Task objective ▸
Within the records below, reproduce without change the lines from the line that has "Warunki korzystania" through the line that has "pour que cela", and only those.

Information ▸
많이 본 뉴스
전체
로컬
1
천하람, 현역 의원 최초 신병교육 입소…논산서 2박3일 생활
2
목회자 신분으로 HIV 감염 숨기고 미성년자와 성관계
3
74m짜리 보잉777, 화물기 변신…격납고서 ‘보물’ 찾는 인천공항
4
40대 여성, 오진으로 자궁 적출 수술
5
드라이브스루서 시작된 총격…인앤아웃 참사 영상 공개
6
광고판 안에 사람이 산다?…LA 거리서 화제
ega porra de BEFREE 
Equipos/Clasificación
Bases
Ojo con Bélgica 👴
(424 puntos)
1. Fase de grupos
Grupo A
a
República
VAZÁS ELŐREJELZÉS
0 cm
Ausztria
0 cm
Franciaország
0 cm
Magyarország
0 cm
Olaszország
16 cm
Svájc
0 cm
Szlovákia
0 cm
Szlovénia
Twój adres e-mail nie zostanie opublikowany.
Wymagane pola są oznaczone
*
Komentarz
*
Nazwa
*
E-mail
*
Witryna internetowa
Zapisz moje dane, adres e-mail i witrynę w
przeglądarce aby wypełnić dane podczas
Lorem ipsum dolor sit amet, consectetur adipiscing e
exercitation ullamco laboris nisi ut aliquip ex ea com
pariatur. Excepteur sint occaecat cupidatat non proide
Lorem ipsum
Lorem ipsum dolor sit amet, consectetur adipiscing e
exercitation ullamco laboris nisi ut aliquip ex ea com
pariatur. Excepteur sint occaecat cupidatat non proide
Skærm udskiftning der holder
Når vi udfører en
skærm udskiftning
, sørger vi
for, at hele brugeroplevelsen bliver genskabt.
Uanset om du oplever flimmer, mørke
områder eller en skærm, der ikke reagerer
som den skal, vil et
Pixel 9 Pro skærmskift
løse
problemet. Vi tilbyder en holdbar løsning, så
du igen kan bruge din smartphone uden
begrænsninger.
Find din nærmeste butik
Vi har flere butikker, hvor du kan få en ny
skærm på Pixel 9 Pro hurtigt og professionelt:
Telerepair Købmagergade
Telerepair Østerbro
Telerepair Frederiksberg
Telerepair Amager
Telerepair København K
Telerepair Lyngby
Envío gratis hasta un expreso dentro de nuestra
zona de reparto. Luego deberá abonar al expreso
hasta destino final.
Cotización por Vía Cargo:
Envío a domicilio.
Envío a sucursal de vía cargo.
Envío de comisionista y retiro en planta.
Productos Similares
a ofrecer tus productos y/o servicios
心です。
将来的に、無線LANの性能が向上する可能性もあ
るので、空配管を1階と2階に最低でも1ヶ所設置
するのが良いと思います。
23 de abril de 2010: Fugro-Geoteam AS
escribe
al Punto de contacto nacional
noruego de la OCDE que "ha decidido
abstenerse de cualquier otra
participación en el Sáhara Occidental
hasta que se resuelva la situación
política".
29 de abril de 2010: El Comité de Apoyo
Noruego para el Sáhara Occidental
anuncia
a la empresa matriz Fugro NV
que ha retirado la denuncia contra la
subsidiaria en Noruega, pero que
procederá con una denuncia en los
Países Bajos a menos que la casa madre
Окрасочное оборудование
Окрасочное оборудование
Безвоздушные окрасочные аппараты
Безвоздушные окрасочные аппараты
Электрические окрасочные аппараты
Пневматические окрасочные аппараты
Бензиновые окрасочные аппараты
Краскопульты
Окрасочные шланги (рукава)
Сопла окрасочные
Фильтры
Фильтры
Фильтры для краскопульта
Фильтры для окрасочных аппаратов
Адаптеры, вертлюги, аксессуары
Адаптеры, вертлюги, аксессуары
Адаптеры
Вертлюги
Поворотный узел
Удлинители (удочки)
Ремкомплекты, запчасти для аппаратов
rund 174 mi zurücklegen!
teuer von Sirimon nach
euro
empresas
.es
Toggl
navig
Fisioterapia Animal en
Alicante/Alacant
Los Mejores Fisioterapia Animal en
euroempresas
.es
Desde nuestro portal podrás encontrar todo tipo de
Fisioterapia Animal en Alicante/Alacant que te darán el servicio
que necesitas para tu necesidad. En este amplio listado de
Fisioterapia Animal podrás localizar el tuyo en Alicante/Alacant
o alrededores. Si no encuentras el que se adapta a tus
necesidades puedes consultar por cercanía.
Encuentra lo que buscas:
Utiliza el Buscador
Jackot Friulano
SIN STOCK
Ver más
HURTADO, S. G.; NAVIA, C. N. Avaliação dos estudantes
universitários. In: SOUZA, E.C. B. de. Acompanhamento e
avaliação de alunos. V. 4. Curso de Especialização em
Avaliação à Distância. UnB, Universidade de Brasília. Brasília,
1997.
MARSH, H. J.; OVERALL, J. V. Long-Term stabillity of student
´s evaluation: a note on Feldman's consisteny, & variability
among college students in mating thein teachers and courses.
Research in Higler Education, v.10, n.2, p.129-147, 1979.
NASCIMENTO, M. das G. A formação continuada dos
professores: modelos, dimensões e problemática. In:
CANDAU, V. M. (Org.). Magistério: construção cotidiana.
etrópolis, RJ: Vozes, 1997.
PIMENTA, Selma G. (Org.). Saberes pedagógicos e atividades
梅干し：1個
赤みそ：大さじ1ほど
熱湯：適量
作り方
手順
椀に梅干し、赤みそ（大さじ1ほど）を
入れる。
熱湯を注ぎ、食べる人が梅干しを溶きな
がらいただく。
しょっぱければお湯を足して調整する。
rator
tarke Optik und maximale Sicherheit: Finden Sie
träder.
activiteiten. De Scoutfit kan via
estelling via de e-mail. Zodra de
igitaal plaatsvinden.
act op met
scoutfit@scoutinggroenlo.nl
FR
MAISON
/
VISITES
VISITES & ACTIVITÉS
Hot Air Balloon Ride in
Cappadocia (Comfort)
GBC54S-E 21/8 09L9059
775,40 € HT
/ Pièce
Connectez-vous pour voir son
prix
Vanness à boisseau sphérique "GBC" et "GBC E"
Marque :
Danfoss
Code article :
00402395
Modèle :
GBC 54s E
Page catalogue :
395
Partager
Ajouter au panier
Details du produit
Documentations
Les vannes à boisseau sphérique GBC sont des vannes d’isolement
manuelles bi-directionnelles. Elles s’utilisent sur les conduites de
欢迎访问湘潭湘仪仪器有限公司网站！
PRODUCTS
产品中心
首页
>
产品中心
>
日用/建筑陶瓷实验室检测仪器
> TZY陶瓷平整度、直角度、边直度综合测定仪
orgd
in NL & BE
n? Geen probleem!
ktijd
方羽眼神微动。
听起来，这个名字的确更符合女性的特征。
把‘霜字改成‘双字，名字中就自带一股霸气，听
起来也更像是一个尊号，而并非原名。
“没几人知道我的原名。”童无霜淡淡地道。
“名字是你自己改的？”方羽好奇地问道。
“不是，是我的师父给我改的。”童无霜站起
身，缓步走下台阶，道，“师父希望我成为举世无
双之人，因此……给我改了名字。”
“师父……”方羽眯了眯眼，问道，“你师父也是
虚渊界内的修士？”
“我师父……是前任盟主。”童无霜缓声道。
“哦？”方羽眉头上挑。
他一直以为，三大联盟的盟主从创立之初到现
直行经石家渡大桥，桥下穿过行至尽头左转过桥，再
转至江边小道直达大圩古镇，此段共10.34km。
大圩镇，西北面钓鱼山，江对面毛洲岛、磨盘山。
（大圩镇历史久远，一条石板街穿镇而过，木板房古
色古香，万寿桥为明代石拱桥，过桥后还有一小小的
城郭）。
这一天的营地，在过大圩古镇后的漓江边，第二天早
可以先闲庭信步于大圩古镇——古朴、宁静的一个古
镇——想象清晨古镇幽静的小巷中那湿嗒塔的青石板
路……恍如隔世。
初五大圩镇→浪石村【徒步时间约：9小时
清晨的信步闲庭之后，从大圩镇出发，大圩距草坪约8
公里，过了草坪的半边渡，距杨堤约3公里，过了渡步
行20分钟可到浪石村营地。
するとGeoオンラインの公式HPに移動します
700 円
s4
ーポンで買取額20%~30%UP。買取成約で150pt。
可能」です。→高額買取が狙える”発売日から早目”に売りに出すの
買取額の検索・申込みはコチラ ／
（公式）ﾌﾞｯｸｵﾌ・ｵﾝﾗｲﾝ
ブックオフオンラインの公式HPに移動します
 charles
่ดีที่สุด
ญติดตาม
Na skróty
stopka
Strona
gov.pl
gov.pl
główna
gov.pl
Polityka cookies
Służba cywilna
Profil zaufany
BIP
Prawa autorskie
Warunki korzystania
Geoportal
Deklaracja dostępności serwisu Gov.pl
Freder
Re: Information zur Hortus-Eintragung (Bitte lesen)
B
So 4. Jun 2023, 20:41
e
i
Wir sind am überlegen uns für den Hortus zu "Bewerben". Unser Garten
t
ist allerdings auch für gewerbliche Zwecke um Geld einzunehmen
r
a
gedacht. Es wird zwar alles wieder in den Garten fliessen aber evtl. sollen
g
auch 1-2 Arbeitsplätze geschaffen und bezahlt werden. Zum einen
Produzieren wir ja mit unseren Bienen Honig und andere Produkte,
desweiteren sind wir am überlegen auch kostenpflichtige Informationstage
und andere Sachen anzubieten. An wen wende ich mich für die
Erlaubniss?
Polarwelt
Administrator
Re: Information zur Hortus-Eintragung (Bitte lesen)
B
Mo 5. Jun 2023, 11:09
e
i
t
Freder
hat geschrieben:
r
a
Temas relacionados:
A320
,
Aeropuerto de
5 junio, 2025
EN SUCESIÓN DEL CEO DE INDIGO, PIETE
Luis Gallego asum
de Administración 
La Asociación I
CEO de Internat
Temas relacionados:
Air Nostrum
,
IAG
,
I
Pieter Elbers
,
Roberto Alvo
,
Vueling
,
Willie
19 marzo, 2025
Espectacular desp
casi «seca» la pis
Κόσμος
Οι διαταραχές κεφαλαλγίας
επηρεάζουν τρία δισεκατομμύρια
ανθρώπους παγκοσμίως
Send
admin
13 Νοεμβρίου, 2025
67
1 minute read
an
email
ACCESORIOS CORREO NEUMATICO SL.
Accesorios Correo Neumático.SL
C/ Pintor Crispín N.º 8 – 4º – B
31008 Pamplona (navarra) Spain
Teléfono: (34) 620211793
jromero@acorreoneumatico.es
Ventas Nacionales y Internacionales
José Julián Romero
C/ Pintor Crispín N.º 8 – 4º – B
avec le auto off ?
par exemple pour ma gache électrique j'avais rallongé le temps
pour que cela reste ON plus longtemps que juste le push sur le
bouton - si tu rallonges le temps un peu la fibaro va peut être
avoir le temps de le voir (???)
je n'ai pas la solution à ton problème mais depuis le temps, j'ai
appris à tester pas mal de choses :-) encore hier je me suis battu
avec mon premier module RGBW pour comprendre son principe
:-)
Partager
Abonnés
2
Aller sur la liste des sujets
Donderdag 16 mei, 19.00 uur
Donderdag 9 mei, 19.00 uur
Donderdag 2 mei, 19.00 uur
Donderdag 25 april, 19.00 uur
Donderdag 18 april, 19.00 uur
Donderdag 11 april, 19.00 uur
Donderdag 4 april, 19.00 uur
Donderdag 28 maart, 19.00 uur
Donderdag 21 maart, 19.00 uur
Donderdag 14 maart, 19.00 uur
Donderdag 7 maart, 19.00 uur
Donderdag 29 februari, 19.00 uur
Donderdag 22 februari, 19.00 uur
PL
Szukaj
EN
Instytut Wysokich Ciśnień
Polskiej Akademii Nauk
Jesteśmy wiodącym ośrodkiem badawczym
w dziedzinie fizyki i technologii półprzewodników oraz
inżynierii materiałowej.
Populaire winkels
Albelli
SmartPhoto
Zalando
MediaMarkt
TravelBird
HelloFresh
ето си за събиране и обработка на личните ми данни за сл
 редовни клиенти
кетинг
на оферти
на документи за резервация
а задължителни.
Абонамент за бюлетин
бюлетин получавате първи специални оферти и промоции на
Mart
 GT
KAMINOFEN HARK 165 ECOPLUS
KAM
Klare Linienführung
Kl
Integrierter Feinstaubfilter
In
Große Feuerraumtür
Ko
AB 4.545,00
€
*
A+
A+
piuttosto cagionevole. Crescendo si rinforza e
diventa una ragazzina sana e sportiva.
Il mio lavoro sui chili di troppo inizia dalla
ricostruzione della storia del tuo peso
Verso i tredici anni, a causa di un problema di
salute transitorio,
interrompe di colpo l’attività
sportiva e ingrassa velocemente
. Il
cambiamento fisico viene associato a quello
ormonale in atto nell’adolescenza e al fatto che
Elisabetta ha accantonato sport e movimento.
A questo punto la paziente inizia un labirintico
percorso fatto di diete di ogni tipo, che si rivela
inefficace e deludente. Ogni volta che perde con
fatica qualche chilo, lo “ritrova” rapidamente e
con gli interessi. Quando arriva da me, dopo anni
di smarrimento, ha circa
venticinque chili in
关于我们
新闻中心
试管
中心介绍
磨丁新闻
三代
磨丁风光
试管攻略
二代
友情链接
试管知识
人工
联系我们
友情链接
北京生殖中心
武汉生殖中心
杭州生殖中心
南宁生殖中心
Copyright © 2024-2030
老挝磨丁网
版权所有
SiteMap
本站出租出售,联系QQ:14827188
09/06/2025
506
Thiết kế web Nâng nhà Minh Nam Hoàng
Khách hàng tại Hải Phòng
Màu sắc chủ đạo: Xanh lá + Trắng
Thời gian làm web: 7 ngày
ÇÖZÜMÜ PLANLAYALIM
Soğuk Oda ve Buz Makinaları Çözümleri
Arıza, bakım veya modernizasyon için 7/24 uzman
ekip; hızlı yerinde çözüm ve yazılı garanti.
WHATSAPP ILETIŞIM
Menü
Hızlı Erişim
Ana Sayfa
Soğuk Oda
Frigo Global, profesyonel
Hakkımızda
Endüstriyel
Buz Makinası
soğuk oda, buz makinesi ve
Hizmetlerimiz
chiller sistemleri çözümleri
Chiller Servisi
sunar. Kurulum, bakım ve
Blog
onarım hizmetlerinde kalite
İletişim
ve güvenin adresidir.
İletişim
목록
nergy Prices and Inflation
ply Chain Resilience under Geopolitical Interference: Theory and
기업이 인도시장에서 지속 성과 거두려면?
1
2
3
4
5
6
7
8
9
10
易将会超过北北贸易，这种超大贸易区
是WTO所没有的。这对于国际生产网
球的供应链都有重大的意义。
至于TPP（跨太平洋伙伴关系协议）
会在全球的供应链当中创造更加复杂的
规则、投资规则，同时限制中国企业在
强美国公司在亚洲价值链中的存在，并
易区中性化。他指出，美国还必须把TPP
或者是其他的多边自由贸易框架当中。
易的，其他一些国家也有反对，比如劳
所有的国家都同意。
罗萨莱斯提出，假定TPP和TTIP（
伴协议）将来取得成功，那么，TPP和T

Your response ▸
Warunki korzystania
Geoportal
Deklaracja dostępności serwisu Gov.pl
Freder
Re: Information zur Hortus-Eintragung (Bitte lesen)
B
So 4. Jun 2023, 20:41
e
i
Wir sind am überlegen uns für den Hortus zu "Bewerben". Unser Garten
t
ist allerdings auch für gewerbliche Zwecke um Geld einzunehmen
r
a
gedacht. Es wird zwar alles wieder in den Garten fliessen aber evtl. sollen
g
auch 1-2 Arbeitsplätze geschaffen und bezahlt werden. Zum einen
Produzieren wir ja mit unseren Bienen Honig und andere Produkte,
desweiteren sind wir am überlegen auch kostenpflichtige Informationstage
und andere Sachen anzubieten. An wen wende ich mich für die
Erlaubniss?
Polarwelt
Administrator
Re: Information zur Hortus-Eintragung (Bitte lesen)
B
Mo 5. Jun 2023, 11:09
e
i
t
Freder
hat geschrieben:
r
a
Temas relacionados:
A320
,
Aeropuerto de
5 junio, 2025
EN SUCESIÓN DEL CEO DE INDIGO, PIETE
Luis Gallego asum
de Administración 
La Asociación I
CEO de Internat
Temas relacionados:
Air Nostrum
,
IAG
,
I
Pieter Elbers
,
Roberto Alvo
,
Vueling
,
Willie
19 marzo, 2025
Espectacular desp
casi «seca» la pis
Κόσμος
Οι διαταραχές κεφαλαλγίας
επηρεάζουν τρία δισεκατομμύρια
ανθρώπους παγκοσμίως
Send
admin
13 Νοεμβρίου, 2025
67
1 minute read
an
email
ACCESORIOS CORREO NEUMATICO SL.
Accesorios Correo Neumático.SL
C/ Pintor Crispín N.º 8 – 4º – B
31008 Pamplona (navarra) Spain
Teléfono: (34) 620211793
jromero@acorreoneumatico.es
Ventas Nacionales y Internacionales
José Julián Romero
C/ Pintor Crispín N.º 8 – 4º – B
avec le auto off ?
par exemple pour ma gache électrique j'avais rallongé le temps
pour que cela reste ON plus longtemps que juste le push sur le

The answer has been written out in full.